> **Task prompt**: Pick out every line of the material that contains the word "instances" and copy each one.

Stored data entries
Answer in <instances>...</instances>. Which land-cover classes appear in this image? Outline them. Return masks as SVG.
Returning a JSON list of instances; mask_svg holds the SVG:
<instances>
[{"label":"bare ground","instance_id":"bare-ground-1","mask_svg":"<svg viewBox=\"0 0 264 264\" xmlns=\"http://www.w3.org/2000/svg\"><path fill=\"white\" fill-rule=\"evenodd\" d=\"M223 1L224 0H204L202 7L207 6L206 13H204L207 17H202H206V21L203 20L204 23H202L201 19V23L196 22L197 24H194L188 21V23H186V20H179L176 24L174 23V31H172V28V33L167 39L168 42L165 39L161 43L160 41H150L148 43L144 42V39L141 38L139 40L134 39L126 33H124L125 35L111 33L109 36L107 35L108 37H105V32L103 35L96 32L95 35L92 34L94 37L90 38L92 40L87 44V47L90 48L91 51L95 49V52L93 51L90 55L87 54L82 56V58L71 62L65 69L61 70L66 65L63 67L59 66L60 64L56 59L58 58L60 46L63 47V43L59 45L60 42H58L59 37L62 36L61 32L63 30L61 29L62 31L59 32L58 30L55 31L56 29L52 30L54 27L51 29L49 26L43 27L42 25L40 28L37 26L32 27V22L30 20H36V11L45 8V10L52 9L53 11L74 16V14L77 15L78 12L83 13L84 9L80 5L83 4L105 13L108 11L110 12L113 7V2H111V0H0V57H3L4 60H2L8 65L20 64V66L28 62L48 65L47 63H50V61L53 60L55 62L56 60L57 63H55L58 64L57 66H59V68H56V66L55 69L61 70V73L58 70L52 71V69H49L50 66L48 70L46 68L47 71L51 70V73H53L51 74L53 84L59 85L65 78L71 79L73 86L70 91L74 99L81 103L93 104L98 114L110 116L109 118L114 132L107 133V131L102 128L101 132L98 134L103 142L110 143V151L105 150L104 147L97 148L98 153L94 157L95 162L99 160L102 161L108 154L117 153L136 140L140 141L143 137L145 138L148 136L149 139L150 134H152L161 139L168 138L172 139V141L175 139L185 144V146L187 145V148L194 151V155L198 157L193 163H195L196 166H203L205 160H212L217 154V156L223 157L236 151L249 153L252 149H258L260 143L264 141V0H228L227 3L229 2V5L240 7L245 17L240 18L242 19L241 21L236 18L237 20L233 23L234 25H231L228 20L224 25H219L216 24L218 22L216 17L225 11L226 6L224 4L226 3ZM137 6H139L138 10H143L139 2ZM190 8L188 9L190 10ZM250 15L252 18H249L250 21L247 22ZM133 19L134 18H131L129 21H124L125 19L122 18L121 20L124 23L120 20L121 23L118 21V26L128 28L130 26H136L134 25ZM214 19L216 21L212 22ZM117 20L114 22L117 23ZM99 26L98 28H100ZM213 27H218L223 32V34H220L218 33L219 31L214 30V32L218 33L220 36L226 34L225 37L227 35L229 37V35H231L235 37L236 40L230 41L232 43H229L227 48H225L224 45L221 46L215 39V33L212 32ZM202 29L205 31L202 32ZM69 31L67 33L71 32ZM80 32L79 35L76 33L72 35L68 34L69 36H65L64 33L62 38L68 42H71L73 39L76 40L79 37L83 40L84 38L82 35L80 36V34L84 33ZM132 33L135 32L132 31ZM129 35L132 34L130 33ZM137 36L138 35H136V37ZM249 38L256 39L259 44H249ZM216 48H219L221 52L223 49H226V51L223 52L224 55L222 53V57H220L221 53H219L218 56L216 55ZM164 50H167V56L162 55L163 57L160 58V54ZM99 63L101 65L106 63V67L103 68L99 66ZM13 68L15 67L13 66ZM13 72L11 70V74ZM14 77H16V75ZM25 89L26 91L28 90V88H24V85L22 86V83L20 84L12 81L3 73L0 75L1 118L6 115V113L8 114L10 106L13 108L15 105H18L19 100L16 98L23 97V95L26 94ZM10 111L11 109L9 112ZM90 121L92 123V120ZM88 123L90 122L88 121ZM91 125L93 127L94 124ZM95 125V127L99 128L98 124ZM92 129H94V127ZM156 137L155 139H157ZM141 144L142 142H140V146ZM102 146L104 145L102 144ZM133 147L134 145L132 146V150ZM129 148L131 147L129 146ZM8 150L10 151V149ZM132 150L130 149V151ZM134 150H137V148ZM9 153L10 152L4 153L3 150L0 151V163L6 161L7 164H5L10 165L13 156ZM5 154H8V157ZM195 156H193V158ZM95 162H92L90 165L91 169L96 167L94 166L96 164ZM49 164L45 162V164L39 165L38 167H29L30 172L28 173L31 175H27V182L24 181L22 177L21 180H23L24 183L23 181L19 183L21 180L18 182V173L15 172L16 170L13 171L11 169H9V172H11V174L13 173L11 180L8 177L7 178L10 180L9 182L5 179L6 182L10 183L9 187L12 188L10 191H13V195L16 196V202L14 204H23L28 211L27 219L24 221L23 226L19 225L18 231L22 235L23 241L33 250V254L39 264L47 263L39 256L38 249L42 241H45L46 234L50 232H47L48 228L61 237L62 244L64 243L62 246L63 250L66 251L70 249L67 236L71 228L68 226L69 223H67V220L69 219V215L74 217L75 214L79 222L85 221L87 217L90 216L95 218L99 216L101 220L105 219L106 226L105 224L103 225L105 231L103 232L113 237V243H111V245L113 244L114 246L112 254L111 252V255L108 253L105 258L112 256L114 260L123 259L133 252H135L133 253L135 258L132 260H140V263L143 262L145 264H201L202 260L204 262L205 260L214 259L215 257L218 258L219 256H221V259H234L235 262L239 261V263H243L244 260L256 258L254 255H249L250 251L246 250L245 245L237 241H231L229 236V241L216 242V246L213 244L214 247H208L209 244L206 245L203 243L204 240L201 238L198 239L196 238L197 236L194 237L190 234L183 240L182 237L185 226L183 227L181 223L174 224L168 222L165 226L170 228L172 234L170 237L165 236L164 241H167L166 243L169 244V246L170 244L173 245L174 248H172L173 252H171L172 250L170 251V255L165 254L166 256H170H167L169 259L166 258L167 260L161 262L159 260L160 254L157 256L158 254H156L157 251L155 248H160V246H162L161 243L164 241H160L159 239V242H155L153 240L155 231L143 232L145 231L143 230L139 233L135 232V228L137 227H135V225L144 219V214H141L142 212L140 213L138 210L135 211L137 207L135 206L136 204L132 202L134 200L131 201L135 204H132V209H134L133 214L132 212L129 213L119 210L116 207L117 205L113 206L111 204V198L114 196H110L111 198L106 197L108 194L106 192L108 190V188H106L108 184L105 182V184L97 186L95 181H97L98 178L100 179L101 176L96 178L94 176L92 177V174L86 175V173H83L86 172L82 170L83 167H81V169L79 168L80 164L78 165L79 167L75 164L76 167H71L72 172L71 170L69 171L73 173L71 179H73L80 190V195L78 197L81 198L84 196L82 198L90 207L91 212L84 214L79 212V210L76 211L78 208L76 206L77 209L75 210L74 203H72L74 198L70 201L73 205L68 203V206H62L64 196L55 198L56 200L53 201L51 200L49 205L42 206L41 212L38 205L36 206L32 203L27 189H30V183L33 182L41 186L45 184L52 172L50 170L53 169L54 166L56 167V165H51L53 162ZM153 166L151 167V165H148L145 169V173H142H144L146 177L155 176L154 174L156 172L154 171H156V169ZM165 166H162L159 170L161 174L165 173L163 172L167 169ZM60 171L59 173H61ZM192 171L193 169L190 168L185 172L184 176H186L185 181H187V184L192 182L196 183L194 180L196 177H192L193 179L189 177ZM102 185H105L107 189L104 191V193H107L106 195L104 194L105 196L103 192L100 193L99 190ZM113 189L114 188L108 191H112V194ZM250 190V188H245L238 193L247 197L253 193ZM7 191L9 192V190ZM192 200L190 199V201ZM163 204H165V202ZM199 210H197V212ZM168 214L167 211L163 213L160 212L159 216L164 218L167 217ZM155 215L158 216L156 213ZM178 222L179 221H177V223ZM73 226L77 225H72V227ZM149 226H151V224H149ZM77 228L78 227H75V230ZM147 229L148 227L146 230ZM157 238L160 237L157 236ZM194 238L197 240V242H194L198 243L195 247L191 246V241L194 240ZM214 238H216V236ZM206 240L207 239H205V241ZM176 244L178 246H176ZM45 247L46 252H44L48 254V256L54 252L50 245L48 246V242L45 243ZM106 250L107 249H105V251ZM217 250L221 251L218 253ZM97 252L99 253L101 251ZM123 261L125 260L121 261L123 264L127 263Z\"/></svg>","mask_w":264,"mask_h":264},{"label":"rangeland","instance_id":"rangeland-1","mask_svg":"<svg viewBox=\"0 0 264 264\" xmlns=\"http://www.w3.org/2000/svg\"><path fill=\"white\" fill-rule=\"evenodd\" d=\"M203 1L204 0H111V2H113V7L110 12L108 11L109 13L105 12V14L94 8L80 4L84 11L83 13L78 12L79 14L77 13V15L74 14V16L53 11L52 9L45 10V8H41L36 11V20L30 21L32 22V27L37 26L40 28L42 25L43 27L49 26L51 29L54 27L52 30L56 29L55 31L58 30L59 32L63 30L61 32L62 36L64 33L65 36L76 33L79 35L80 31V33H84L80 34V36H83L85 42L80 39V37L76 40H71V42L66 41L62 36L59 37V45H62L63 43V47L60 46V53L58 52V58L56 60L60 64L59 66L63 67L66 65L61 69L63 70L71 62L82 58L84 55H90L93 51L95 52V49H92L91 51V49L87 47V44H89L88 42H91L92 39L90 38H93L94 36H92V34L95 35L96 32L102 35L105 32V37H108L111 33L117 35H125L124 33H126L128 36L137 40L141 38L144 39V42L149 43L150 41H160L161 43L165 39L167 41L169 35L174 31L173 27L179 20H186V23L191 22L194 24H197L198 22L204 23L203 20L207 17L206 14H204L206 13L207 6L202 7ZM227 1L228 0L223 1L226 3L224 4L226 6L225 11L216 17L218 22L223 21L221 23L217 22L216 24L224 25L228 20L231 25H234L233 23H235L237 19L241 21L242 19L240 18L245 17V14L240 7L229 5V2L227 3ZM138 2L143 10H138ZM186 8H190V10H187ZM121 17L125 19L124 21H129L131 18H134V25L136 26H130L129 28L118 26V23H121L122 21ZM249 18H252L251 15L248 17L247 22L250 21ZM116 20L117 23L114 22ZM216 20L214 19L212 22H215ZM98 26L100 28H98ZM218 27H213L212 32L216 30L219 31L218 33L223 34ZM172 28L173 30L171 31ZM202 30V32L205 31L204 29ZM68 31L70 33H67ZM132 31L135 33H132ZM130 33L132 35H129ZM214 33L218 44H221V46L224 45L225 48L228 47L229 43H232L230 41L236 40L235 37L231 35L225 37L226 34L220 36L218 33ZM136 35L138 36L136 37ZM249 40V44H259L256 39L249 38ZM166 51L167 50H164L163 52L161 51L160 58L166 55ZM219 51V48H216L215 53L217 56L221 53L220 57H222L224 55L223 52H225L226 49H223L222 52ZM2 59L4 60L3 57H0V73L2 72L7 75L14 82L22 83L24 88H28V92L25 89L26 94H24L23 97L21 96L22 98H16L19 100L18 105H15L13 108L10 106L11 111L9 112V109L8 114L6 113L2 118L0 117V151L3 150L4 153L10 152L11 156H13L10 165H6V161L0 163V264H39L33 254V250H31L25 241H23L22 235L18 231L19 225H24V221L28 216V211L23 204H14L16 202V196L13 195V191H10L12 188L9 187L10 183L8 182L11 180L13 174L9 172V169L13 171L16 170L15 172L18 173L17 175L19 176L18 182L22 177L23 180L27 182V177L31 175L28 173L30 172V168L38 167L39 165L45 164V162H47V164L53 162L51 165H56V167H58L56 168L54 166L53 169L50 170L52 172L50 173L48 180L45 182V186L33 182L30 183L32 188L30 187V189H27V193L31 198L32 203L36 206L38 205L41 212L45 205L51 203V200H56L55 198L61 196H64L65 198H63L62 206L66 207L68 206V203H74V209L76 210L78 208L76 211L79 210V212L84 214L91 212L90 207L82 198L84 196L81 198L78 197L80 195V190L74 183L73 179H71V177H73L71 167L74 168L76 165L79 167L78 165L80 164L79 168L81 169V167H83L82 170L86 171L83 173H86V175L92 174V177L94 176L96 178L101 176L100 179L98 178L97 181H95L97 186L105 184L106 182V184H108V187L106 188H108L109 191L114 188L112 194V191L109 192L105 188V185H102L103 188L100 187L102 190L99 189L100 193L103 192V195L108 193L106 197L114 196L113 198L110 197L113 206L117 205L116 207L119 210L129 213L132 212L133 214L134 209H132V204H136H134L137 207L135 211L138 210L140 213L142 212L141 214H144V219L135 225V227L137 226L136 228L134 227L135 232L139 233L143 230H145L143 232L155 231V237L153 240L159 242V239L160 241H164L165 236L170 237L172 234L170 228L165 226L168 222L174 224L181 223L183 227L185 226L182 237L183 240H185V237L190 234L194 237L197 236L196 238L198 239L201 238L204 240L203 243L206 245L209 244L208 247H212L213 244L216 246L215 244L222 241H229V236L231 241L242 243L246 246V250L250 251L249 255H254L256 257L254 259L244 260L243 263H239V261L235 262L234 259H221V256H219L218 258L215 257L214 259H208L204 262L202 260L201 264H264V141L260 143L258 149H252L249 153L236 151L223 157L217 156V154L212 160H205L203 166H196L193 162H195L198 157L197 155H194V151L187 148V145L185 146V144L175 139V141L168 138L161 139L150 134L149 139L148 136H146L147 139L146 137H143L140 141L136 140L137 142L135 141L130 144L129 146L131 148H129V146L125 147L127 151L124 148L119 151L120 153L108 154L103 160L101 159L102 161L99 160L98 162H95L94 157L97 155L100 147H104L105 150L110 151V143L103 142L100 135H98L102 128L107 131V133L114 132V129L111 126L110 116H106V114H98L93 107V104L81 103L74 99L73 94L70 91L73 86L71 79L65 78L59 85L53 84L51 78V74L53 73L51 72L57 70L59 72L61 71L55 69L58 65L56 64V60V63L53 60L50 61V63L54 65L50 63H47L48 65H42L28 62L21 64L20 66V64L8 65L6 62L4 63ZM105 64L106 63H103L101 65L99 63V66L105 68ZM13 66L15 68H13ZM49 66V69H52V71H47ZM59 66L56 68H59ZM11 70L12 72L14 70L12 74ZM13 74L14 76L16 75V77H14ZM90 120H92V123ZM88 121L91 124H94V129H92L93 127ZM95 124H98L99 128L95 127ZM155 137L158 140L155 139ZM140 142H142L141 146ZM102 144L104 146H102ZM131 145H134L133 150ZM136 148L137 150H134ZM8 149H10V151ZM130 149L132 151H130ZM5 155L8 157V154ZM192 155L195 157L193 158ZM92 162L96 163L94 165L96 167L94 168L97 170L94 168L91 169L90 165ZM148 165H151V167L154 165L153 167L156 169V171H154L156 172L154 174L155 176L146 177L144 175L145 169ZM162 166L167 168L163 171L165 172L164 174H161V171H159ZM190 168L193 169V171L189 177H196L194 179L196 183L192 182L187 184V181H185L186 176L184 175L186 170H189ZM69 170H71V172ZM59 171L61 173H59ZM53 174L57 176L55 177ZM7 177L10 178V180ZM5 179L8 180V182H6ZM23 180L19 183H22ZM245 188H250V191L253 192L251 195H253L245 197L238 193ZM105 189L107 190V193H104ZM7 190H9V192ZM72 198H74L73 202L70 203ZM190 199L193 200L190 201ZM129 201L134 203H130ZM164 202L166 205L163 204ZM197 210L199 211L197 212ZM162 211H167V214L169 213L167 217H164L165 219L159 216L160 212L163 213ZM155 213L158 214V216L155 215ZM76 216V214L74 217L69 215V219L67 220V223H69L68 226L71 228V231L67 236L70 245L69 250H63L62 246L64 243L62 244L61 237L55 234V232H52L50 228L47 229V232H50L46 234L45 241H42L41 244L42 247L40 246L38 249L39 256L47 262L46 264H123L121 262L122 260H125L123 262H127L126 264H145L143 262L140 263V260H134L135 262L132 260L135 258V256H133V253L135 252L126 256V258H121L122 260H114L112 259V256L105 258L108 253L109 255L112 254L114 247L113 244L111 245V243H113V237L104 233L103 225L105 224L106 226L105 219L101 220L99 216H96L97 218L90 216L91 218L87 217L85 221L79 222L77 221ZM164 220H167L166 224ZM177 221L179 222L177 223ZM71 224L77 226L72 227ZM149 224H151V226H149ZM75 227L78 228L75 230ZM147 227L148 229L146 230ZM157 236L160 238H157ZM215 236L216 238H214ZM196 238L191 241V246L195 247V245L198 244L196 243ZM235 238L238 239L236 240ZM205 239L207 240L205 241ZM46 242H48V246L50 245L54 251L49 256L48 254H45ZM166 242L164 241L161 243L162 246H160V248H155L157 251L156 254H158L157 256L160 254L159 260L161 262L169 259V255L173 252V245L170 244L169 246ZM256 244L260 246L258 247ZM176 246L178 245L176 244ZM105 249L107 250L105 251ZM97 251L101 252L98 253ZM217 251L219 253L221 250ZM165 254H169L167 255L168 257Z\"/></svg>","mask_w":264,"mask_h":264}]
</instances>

> **Result of the exercise**:
Answer in <instances>...</instances>. Which land-cover classes appear in this image? Outline them. Return masks as SVG.
Returning a JSON list of instances; mask_svg holds the SVG:
<instances>
</instances>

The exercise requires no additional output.